• [Provided entries]:
-- Opening Marker --
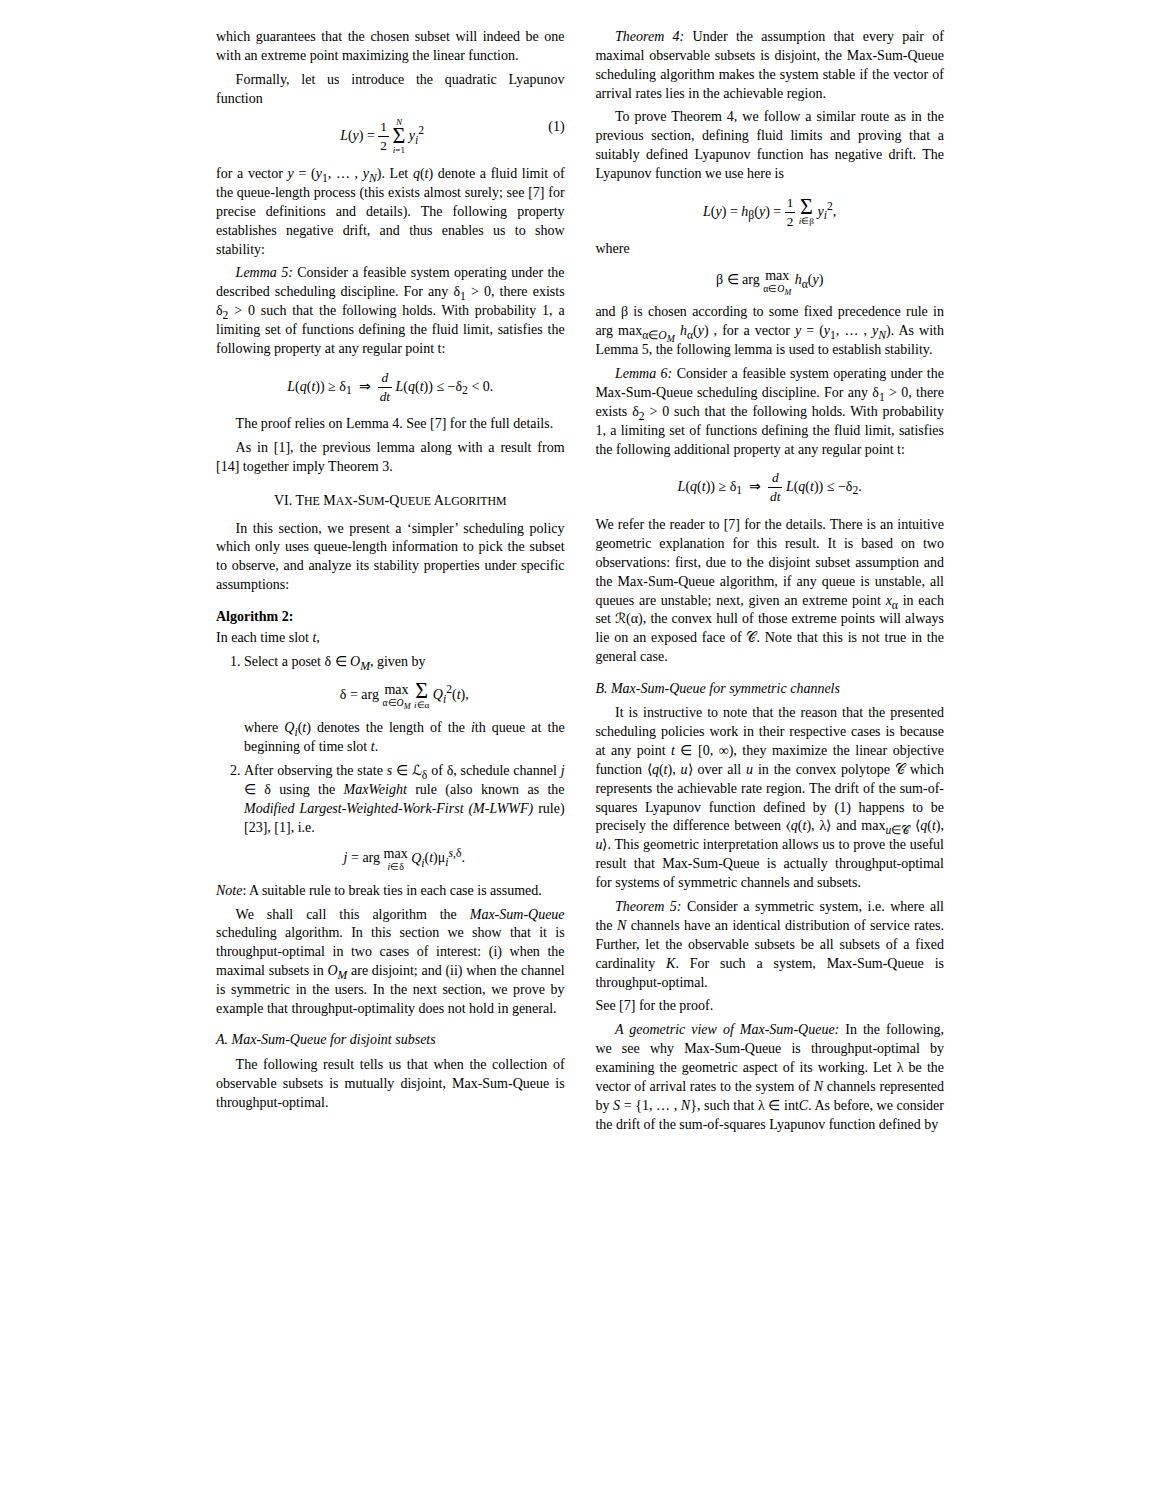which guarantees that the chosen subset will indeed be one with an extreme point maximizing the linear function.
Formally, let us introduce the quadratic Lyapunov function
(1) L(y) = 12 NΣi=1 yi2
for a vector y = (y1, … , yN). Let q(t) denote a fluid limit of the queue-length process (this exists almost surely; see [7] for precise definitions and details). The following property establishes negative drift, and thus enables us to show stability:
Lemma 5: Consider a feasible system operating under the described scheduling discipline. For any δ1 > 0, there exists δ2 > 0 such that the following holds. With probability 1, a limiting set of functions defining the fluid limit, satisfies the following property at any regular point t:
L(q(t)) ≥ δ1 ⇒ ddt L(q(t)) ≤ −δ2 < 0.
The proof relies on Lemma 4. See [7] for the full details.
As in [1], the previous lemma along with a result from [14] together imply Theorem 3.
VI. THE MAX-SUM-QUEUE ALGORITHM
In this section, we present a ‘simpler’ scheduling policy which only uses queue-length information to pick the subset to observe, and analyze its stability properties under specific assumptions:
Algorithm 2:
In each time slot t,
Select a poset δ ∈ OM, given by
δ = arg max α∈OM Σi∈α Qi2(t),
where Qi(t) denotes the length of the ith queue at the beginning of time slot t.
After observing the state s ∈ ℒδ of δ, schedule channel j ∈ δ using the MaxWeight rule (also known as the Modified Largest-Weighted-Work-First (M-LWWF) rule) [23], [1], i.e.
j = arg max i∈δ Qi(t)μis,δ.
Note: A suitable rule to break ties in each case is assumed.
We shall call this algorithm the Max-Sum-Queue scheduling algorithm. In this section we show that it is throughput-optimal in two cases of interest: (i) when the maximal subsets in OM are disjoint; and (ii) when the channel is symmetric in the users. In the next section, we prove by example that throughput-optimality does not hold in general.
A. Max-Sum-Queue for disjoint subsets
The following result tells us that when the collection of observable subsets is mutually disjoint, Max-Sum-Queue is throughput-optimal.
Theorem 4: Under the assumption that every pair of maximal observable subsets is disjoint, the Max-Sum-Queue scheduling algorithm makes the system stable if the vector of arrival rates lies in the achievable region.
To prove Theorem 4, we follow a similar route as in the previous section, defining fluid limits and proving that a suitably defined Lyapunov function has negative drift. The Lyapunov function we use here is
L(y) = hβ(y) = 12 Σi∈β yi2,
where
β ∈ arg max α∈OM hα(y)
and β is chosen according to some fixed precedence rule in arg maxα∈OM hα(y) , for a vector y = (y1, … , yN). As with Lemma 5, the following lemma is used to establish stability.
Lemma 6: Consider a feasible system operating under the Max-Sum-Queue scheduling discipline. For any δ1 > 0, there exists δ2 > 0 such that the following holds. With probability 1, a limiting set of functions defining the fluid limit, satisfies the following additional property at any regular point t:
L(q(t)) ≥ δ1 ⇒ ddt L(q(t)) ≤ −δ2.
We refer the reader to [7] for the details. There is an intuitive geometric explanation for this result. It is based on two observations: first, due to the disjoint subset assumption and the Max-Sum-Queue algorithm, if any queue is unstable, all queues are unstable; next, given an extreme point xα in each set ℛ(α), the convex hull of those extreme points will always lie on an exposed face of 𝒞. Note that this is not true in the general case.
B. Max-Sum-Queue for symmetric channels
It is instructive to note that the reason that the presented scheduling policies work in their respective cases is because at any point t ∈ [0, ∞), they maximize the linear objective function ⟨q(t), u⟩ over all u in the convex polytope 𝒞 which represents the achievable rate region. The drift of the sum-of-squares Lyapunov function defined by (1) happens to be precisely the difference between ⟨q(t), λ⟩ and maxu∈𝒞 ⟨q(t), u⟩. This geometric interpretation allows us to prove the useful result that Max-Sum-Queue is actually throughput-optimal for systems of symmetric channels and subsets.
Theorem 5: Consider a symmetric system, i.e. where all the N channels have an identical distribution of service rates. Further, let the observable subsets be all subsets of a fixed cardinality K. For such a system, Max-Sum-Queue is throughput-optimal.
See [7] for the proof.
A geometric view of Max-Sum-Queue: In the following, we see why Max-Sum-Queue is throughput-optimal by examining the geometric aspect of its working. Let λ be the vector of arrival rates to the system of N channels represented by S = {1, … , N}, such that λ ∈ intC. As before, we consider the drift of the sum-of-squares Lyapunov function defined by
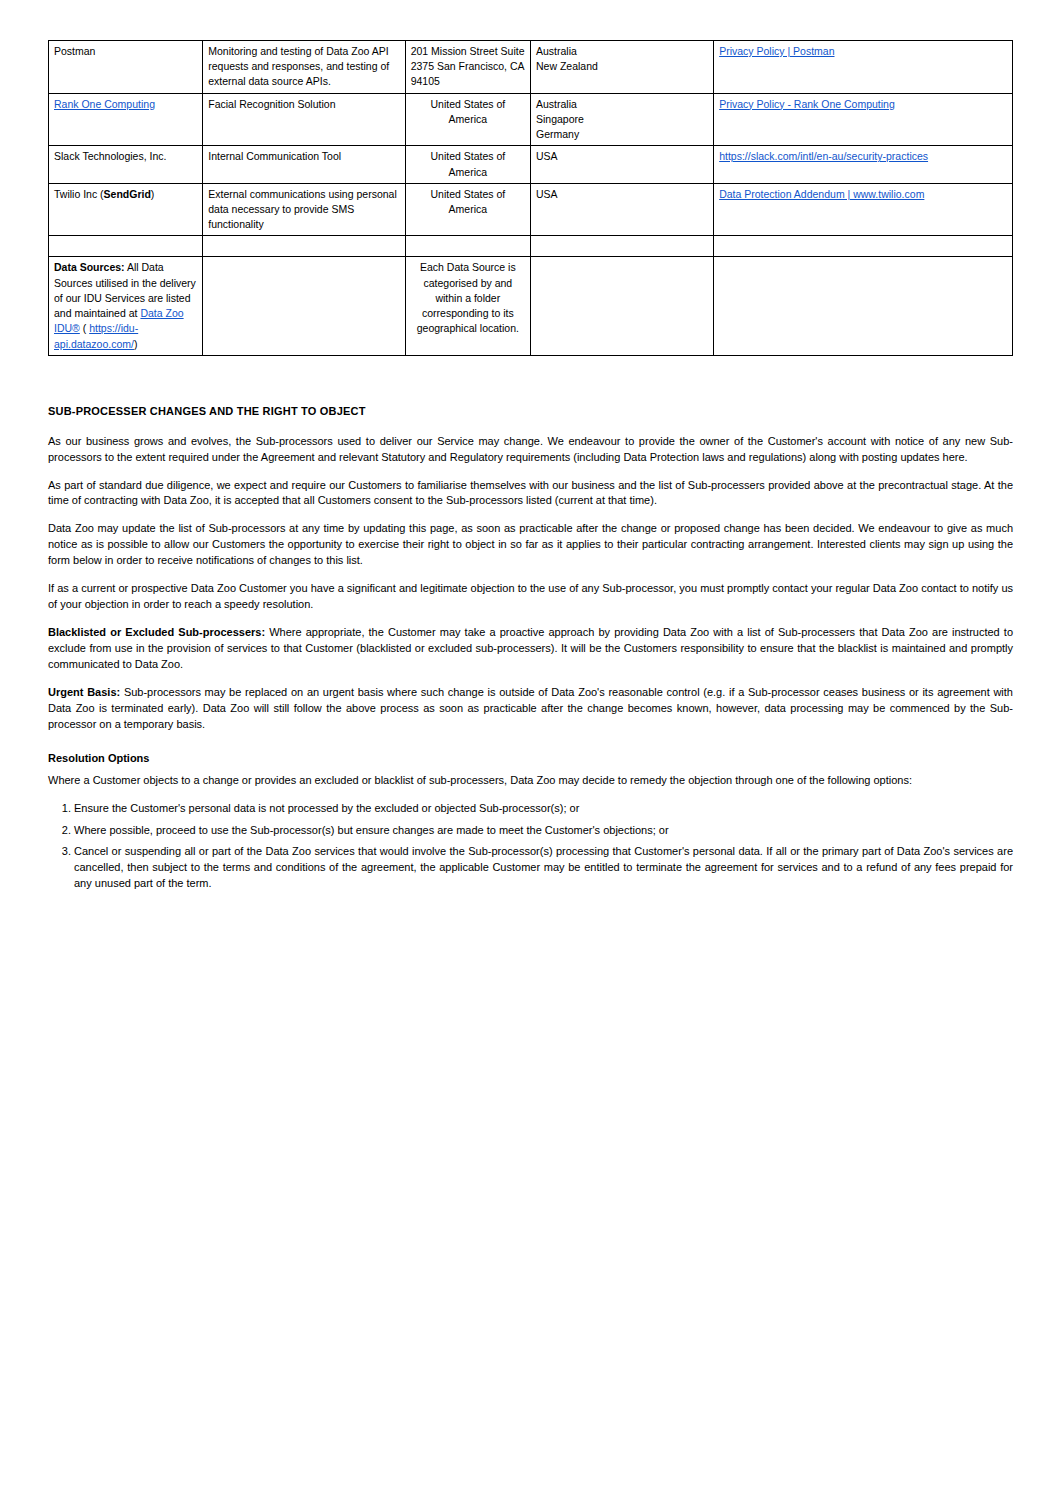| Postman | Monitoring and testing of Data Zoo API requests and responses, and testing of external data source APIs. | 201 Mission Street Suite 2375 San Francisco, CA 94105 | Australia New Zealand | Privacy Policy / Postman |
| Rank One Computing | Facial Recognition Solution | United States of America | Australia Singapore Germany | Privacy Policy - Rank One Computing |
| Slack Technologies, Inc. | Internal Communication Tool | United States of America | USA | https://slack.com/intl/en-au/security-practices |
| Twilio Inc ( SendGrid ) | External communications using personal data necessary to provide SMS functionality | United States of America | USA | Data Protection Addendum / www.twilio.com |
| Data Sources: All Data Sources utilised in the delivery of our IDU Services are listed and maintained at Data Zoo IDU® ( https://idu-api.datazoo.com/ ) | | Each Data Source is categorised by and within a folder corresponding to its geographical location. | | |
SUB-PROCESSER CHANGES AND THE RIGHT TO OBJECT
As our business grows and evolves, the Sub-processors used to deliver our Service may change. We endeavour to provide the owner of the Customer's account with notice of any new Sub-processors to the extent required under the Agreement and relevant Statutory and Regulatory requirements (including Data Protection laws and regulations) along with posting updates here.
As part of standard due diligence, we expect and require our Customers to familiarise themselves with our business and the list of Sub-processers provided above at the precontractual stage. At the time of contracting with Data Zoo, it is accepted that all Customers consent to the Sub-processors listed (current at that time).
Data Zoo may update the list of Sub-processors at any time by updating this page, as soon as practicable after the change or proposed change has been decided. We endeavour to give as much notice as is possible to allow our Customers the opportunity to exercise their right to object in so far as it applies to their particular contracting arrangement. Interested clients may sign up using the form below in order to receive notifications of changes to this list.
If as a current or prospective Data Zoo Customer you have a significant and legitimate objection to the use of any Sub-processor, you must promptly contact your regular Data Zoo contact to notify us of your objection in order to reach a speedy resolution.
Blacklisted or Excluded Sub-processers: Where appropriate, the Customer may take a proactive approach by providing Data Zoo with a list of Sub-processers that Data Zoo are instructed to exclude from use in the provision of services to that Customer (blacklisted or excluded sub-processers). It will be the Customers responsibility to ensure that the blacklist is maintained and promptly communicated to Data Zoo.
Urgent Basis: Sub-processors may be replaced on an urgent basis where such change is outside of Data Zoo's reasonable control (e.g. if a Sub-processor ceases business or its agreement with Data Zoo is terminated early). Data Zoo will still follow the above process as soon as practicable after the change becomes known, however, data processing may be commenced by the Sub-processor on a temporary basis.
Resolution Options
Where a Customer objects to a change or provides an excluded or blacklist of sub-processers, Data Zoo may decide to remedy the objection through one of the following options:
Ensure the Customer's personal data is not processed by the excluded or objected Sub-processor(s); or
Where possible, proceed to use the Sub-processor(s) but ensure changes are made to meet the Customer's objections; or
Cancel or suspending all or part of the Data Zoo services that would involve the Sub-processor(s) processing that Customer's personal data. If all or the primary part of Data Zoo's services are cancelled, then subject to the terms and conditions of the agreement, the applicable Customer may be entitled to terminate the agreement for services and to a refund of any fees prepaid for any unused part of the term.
-- Closing Marker --
• [About this task]: Could you restate the material word for word, skipping any pictures it holds?

• [Answer area]:
which guarantees that the chosen subset will indeed be one with an extreme point maximizing the linear function.
Formally, let us introduce the quadratic Lyapunov function
(1) L(y) = 12 NΣi=1 yi2
for a vector y = (y1, … , yN). Let q(t) denote a fluid limit of the queue-length process (this exists almost surely; see [7] for precise definitions and details). The following property establishes negative drift, and thus enables us to show stability:
Lemma 5: Consider a feasible system operating under the described scheduling discipline. For any δ1 > 0, there exists δ2 > 0 such that the following holds. With probability 1, a limiting set of functions defining the fluid limit, satisfies the following property at any regular point t:
L(q(t)) ≥ δ1 ⇒ ddt L(q(t)) ≤ −δ2 < 0.
The proof relies on Lemma 4. See [7] for the full details.
As in [1], the previous lemma along with a result from [14] together imply Theorem 3.
VI. THE MAX-SUM-QUEUE ALGORITHM
In this section, we present a ‘simpler’ scheduling policy which only uses queue-length information to pick the subset to observe, and analyze its stability properties under specific assumptions:
Algorithm 2:
In each time slot t,
Select a poset δ ∈ OM, given by
δ = arg max α∈OM Σi∈α Qi2(t),
where Qi(t) denotes the length of the ith queue at the beginning of time slot t.
After observing the state s ∈ ℒδ of δ, schedule channel j ∈ δ using the MaxWeight rule (also known as the Modified Largest-Weighted-Work-First (M-LWWF) rule) [23], [1], i.e.
j = arg max i∈δ Qi(t)μis,δ.
Note: A suitable rule to break ties in each case is assumed.
We shall call this algorithm the Max-Sum-Queue scheduling algorithm. In this section we show that it is throughput-optimal in two cases of interest: (i) when the maximal subsets in OM are disjoint; and (ii) when the channel is symmetric in the users. In the next section, we prove by example that throughput-optimality does not hold in general.
A. Max-Sum-Queue for disjoint subsets
The following result tells us that when the collection of observable subsets is mutually disjoint, Max-Sum-Queue is throughput-optimal.
Theorem 4: Under the assumption that every pair of maximal observable subsets is disjoint, the Max-Sum-Queue scheduling algorithm makes the system stable if the vector of arrival rates lies in the achievable region.
To prove Theorem 4, we follow a similar route as in the previous section, defining fluid limits and proving that a suitably defined Lyapunov function has negative drift. The Lyapunov function we use here is
L(y) = hβ(y) = 12 Σi∈β yi2,
where
β ∈ arg max α∈OM hα(y)
and β is chosen according to some fixed precedence rule in arg maxα∈OM hα(y) , for a vector y = (y1, … , yN). As with Lemma 5, the following lemma is used to establish stability.
Lemma 6: Consider a feasible system operating under the Max-Sum-Queue scheduling discipline. For any δ1 > 0, there exists δ2 > 0 such that the following holds. With probability 1, a limiting set of functions defining the fluid limit, satisfies the following additional property at any regular point t:
L(q(t)) ≥ δ1 ⇒ ddt L(q(t)) ≤ −δ2.
We refer the reader to [7] for the details. There is an intuitive geometric explanation for this result. It is based on two observations: first, due to the disjoint subset assumption and the Max-Sum-Queue algorithm, if any queue is unstable, all queues are unstable; next, given an extreme point xα in each set ℛ(α), the convex hull of those extreme points will always lie on an exposed face of 𝒞. Note that this is not true in the general case.
B. Max-Sum-Queue for symmetric channels
It is instructive to note that the reason that the presented scheduling policies work in their respective cases is because at any point t ∈ [0, ∞), they maximize the linear objective function ⟨q(t), u⟩ over all u in the convex polytope 𝒞 which represents the achievable rate region. The drift of the sum-of-squares Lyapunov function defined by (1) happens to be precisely the difference between ⟨q(t), λ⟩ and maxu∈𝒞 ⟨q(t), u⟩. This geometric interpretation allows us to prove the useful result that Max-Sum-Queue is actually throughput-optimal for systems of symmetric channels and subsets.
Theorem 5: Consider a symmetric system, i.e. where all the N channels have an identical distribution of service rates. Further, let the observable subsets be all subsets of a fixed cardinality K. For such a system, Max-Sum-Queue is throughput-optimal.
See [7] for the proof.
A geometric view of Max-Sum-Queue: In the following, we see why Max-Sum-Queue is throughput-optimal by examining the geometric aspect of its working. Let λ be the vector of arrival rates to the system of N channels represented by S = {1, … , N}, such that λ ∈ intC. As before, we consider the drift of the sum-of-squares Lyapunov function defined by
| Postman | Monitoring and testing of Data Zoo API requests and responses, and testing of external data source APIs. | 201 Mission Street Suite 2375 San Francisco, CA 94105 | Australia New Zealand | Privacy Policy / Postman |
| Rank One Computing | Facial Recognition Solution | United States of America | Australia Singapore Germany | Privacy Policy - Rank One Computing |
| Slack Technologies, Inc. | Internal Communication Tool | United States of America | USA | https://slack.com/intl/en-au/security-practices |
| Twilio Inc ( SendGrid ) | External communications using personal data necessary to provide SMS functionality | United States of America | USA | Data Protection Addendum / www.twilio.com |
| Data Sources: All Data Sources utilised in the delivery of our IDU Services are listed and maintained at Data Zoo IDU® ( https://idu-api.datazoo.com/ ) | | Each Data Source is categorised by and within a folder corresponding to its geographical location. | | |
SUB-PROCESSER CHANGES AND THE RIGHT TO OBJECT
As our business grows and evolves, the Sub-processors used to deliver our Service may change. We endeavour to provide the owner of the Customer's account with notice of any new Sub-processors to the extent required under the Agreement and relevant Statutory and Regulatory requirements (including Data Protection laws and regulations) along with posting updates here.
As part of standard due diligence, we expect and require our Customers to familiarise themselves with our business and the list of Sub-processers provided above at the precontractual stage. At the time of contracting with Data Zoo, it is accepted that all Customers consent to the Sub-processors listed (current at that time).
Data Zoo may update the list of Sub-processors at any time by updating this page, as soon as practicable after the change or proposed change has been decided. We endeavour to give as much notice as is possible to allow our Customers the opportunity to exercise their right to object in so far as it applies to their particular contracting arrangement. Interested clients may sign up using the form below in order to receive notifications of changes to this list.
If as a current or prospective Data Zoo Customer you have a significant and legitimate objection to the use of any Sub-processor, you must promptly contact your regular Data Zoo contact to notify us of your objection in order to reach a speedy resolution.
Blacklisted or Excluded Sub-processers: Where appropriate, the Customer may take a proactive approach by providing Data Zoo with a list of Sub-processers that Data Zoo are instructed to exclude from use in the provision of services to that Customer (blacklisted or excluded sub-processers). It will be the Customers responsibility to ensure that the blacklist is maintained and promptly communicated to Data Zoo.
Urgent Basis: Sub-processors may be replaced on an urgent basis where such change is outside of Data Zoo's reasonable control (e.g. if a Sub-processor ceases business or its agreement with Data Zoo is terminated early). Data Zoo will still follow the above process as soon as practicable after the change becomes known, however, data processing may be commenced by the Sub-processor on a temporary basis.
Resolution Options
Where a Customer objects to a change or provides an excluded or blacklist of sub-processers, Data Zoo may decide to remedy the objection through one of the following options:
Ensure the Customer's personal data is not processed by the excluded or objected Sub-processor(s); or
Where possible, proceed to use the Sub-processor(s) but ensure changes are made to meet the Customer's objections; or
Cancel or suspending all or part of the Data Zoo services that would involve the Sub-processor(s) processing that Customer's personal data. If all or the primary part of Data Zoo's services are cancelled, then subject to the terms and conditions of the agreement, the applicable Customer may be entitled to terminate the agreement for services and to a refund of any fees prepaid for any unused part of the term.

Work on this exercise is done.